According to media reports,
when Zoloft was released in the
global market, it instantly
became one of the biggest-
selling antidepressant drugs..
However, some patients who
are taking antidepressants like
Zoloft get no medical benefits
from the drug compared to placebos. Numerous medical professionals and researchers have been
consistently reporting various Zoloft side effects.
A major severe Zoloft side effect was recognized in cases in which several pregnant women were given
this drug during the first trimester of pregnancy; the newborn babies ended up with congenital birth
injuries and their moms had withdrawal symptoms that remained for days, weeks or even years after
The studies have concluded that Zoloft causes a wide range of birth defects specifically cardiac
malformations, such as atrial septal defects and ventricular septal defects. These usually happen when
the mother took Zoloft during the first trimester of pregnancy, during which the baby’s heart was still
developing in the womb. Another severe side effect is persistent pulmonary hypertension of the
Newborn (PPHN), which is equivalent to high blood pressure in babies’ lungs. PPHN can be
tremendously serious and it may lead to death in extreme cases. Craniosynostosis (skull deformation)

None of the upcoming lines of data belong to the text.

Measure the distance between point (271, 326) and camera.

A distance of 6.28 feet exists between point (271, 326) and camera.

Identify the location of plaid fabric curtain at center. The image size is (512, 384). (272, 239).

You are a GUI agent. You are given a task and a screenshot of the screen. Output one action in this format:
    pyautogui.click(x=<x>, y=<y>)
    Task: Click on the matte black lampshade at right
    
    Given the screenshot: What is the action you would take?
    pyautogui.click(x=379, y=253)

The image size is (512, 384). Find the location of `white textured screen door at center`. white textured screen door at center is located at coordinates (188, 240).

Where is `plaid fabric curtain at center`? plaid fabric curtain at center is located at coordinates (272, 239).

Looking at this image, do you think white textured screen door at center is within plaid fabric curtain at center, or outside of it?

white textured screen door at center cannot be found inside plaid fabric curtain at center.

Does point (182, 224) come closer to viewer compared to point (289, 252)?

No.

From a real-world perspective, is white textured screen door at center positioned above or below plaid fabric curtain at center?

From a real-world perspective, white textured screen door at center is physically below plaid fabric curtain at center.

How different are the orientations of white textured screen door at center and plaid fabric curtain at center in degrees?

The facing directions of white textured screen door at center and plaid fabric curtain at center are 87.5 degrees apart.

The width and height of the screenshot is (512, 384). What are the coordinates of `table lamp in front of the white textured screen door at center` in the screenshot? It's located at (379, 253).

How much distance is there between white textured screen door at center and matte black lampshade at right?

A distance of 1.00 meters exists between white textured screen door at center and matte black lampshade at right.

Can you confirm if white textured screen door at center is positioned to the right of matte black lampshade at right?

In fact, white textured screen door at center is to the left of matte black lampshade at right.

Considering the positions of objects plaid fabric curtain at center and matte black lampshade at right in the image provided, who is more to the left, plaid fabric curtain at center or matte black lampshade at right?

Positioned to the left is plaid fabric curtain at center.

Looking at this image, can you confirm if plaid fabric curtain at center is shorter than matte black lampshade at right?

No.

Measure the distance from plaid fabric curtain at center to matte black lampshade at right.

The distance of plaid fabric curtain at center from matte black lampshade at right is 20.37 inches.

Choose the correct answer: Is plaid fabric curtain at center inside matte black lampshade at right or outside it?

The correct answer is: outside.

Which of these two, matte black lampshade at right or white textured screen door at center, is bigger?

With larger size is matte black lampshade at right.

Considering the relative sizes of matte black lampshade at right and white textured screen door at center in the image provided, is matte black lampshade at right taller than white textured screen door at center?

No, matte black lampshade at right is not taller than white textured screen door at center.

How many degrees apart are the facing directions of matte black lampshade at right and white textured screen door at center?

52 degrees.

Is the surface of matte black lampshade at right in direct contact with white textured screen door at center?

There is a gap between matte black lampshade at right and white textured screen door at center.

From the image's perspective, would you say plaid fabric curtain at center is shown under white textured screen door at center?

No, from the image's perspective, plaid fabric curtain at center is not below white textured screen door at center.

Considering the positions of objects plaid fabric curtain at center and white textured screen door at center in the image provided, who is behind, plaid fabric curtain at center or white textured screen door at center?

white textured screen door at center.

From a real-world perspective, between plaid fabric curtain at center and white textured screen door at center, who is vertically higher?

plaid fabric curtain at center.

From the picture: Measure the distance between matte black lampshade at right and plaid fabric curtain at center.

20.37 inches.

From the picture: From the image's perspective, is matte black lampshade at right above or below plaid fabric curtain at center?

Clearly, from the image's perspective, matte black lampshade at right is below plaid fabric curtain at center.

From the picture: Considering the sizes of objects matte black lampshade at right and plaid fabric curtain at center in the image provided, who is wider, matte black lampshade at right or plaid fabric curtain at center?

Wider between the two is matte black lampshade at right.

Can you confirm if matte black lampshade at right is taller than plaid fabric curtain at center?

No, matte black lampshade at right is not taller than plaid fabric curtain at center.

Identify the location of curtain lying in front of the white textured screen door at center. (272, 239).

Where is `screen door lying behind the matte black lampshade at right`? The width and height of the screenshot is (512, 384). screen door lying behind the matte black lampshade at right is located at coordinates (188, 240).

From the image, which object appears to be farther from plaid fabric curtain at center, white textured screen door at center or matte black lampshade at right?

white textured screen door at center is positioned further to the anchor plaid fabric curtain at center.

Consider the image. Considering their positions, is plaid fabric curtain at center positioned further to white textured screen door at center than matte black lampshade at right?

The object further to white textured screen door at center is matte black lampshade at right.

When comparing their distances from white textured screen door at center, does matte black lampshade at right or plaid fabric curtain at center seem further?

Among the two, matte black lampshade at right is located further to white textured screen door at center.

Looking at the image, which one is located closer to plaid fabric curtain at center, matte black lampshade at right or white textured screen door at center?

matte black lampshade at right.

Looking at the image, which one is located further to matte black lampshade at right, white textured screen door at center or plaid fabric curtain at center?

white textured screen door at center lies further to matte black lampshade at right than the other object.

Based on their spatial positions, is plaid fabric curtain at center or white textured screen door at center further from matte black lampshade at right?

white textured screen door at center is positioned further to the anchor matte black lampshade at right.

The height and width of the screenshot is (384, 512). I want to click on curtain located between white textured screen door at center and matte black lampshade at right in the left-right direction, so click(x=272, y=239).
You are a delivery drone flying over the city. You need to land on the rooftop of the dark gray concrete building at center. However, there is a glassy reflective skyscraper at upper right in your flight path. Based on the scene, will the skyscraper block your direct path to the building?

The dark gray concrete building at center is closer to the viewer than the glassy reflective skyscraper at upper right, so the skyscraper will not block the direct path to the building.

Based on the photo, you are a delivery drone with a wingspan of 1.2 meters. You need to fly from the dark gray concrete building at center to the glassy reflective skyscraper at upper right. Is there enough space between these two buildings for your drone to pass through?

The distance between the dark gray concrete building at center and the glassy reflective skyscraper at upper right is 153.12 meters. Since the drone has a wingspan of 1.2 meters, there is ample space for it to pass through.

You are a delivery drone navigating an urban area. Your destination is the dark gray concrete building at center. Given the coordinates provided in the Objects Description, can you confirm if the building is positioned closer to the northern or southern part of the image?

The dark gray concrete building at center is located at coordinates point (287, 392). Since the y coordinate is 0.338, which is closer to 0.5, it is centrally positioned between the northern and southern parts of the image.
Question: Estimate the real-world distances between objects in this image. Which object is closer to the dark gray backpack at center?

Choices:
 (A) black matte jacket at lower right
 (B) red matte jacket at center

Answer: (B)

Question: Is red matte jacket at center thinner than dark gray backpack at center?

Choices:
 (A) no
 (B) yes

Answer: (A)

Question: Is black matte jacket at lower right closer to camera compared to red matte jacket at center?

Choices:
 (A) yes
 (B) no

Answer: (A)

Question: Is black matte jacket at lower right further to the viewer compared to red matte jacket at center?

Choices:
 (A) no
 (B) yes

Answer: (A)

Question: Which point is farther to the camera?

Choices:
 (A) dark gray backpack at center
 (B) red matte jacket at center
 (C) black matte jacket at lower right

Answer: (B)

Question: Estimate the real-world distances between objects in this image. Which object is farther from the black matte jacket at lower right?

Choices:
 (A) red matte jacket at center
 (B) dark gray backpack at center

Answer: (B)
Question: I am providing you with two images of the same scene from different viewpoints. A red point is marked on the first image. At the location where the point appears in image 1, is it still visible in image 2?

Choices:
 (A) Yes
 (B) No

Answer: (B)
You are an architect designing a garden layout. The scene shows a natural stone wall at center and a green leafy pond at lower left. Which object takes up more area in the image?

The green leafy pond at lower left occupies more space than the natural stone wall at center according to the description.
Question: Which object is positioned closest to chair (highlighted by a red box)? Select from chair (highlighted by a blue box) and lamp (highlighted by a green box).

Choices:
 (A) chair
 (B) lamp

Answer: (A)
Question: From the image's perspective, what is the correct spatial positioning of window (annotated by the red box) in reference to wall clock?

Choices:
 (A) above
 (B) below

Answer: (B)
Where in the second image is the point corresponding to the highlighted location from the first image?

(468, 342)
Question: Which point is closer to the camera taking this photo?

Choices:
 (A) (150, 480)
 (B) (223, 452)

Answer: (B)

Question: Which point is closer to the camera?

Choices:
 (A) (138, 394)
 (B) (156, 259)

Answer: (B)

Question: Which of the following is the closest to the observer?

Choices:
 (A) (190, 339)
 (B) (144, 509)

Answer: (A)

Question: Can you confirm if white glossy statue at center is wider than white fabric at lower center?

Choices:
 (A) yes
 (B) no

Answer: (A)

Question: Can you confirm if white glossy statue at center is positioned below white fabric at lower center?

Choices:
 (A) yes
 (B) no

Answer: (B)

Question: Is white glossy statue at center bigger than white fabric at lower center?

and limb abnormalities are also other birth injuries that are attributed to Zoloft. These defects can be
dangerous. Certain defects can correct themselves while others cannot and may even lead to
complications and surgeries. It was also known that newborns may also have low blood sugar and
experience difficulty in breathing, vomiting, seizures, tremor and irritability.
The US Food and Drug Administration (FDA) released a public health advisory that says:
“FDA is advising health care professionals to discuss the potential risk of birth defects with patients
taking antidepressants that plan to become pregnant or are in their first three months of pregnancy.
Health care professionals should consider discontinuing antidepressant intake (and switching to another
antidepressant if indicated) in these patients. In some patients, the benefits of continuing
antidepressants may be greater than the potential risk to the fetus. The FDA is advising health care
professionals not to prescribe antidepressants in women who are in the first three months of pregnancy
or are planning pregnancy, unless other treatment options are not appropriate.”
Due to the above-stated birth defects, Pfizer was ordered by the FDA to change the pregnancy category
of Zoloft from C to D. The meaning of the D category is that studies conducted in pregnant women had
presented proof that the drug puts the fetus at stake. Medical professionals said that it important to
properly verify the type and timing of the medications prescribed for pregnant women as well as those
who are planning to get pregnant soon. Pfizer has been already charged with Zoloft lawsuit by the
affected patients for the damages caused by the drug.